Georgia once stood out for letting an injured person name a motor carrier’s insurer as a defendant in the same lawsuit as the carrier and driver. That ability still exists, but a 2024 change sharply narrowed it, so whether a direct action is available now depends on when the claim arose and on specific facts about the case.

The narrowed direct-action rule

Under Georgia’s direct-action statutes, certain motor-carrier insurers could be joined directly in a suit arising from a truck crash, an unusual feature because most injury cases keep the insurer out of the courtroom until a judgment is entered. In 2024 the General Assembly passed Senate Bill 426, which took effect July 1, 2024 and applies to causes of action accruing on or after that date. The amendment limits direct joinder of the insurer to two situations:

  • The motor carrier is insolvent or in bankruptcy.
  • The driver or carrier cannot be personally served despite reasonable diligence.

For crashes after the effective date, those are generally the gateways to naming the insurer as a defendant. Claims that accrued before the change are governed by the prior, broader version of the law, so the date of the wreck matters a great deal.

Why this distinction matters

Whether the insurer is in the case affects how the dispute is framed and tried. Naming the insurer can keep the reality of available coverage in view, which some plaintiffs see as an advantage, while the defense generally prefers to keep the carrier’s insurance out of the jury’s mind. The new limits push most post-2024 cases back toward the conventional structure, where the injured person sues the driver and the motor carrier and pursues the policy proceeds through that judgment, unless one of the two narrow exceptions applies.

None of this changes the underlying liability theories against a trucking company, such as the driver’s negligence or the company’s own negligence in hiring, training, supervision, or maintenance.
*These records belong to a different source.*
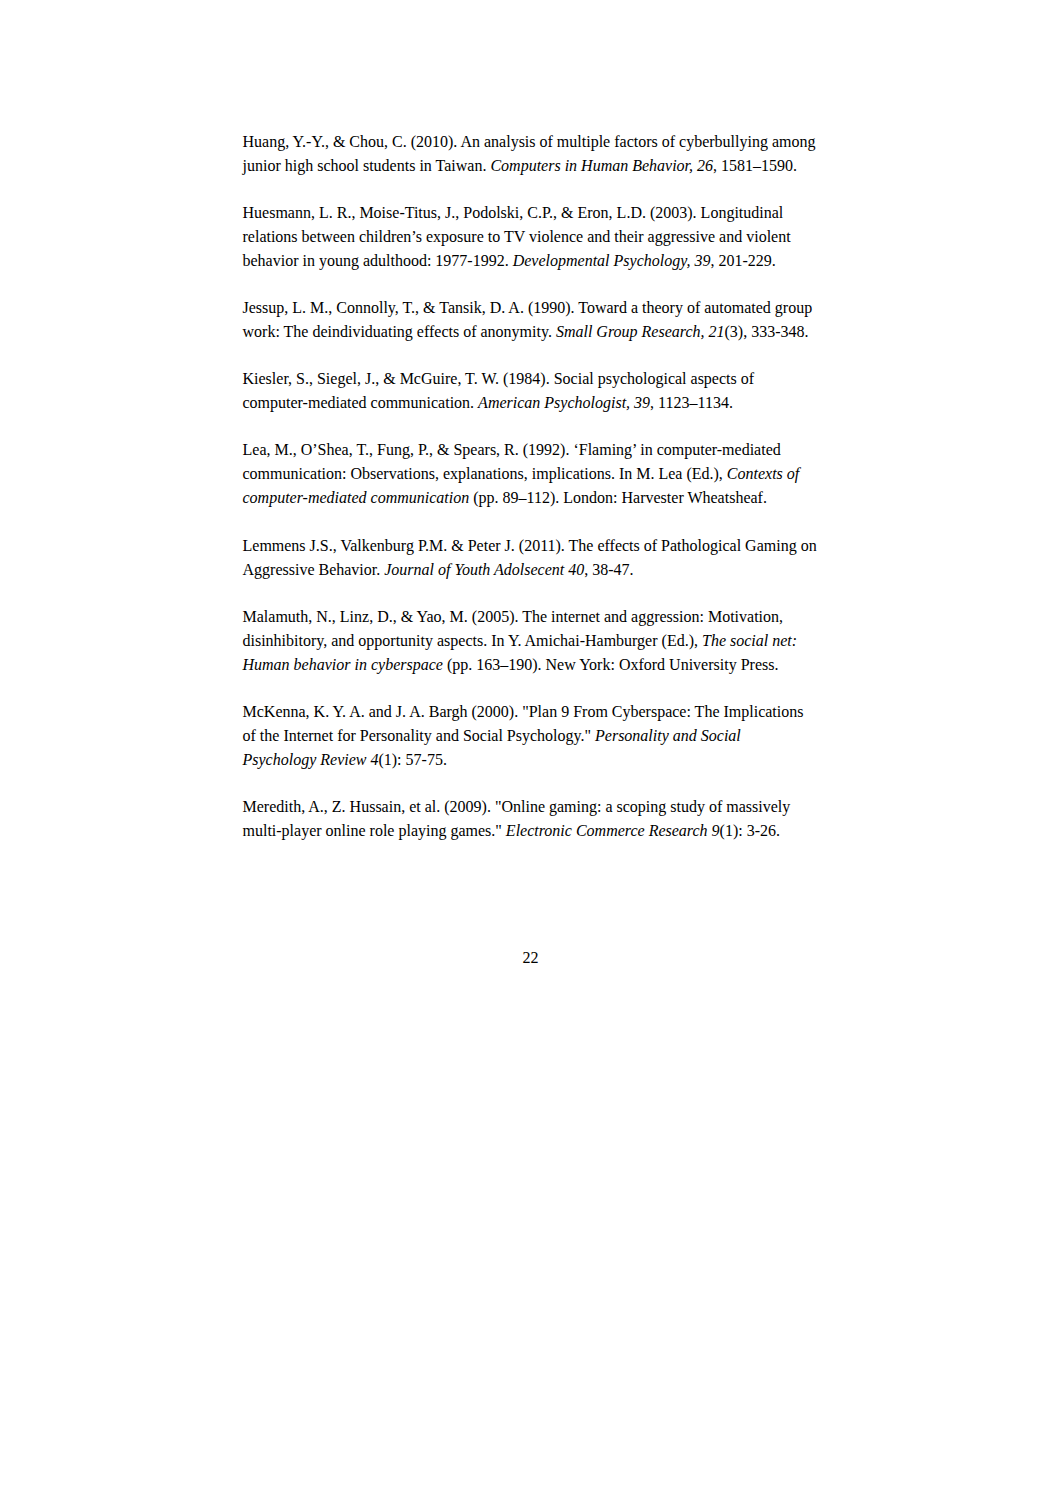Huang, Y.-Y., & Chou, C. (2010). An analysis of multiple factors of cyberbullying among junior high school students in Taiwan. Computers in Human Behavior, 26, 1581–1590.
Huesmann, L. R., Moise-Titus, J., Podolski, C.P., & Eron, L.D. (2003). Longitudinal relations between children’s exposure to TV violence and their aggressive and violent behavior in young adulthood: 1977-1992. Developmental Psychology, 39, 201-229.
Jessup, L. M., Connolly, T., & Tansik, D. A. (1990). Toward a theory of automated group work: The deindividuating effects of anonymity. Small Group Research, 21(3), 333-348.
Kiesler, S., Siegel, J., & McGuire, T. W. (1984). Social psychological aspects of computer-mediated communication. American Psychologist, 39, 1123–1134.
Lea, M., O’Shea, T., Fung, P., & Spears, R. (1992). ‘Flaming’ in computer-mediated communication: Observations, explanations, implications. In M. Lea (Ed.), Contexts of computer-mediated communication (pp. 89–112). London: Harvester Wheatsheaf.
Lemmens J.S., Valkenburg P.M. & Peter J. (2011). The effects of Pathological Gaming on Aggressive Behavior. Journal of Youth Adolsecent 40, 38-47.
Malamuth, N., Linz, D., & Yao, M. (2005). The internet and aggression: Motivation, disinhibitory, and opportunity aspects. In Y. Amichai-Hamburger (Ed.), The social net: Human behavior in cyberspace (pp. 163–190). New York: Oxford University Press.
McKenna, K. Y. A. and J. A. Bargh (2000). "Plan 9 From Cyberspace: The Implications of the Internet for Personality and Social Psychology." Personality and Social Psychology Review 4(1): 57-75.
Meredith, A., Z. Hussain, et al. (2009). "Online gaming: a scoping study of massively multi-player online role playing games." Electronic Commerce Research 9(1): 3-26.
22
It governs only whether the insurer itself can be a named party.

The bottom line

In Georgia you can sometimes sue a trucking company’s insurer directly, but Senate Bill 426 limited that option, for claims accruing on or after July 1, 2024, to cases of carrier insolvency or bankruptcy or where the driver or carrier cannot be served. The accrual date controls which rule applies, so the timing of the crash is the first thing to pin down.


This article is for general educational and informational purposes only and is not legal advice. It does not create an attorney-client relationship, and Georgia law may change. For advice about a specific situation, consult a licensed Georgia personal injury attorney.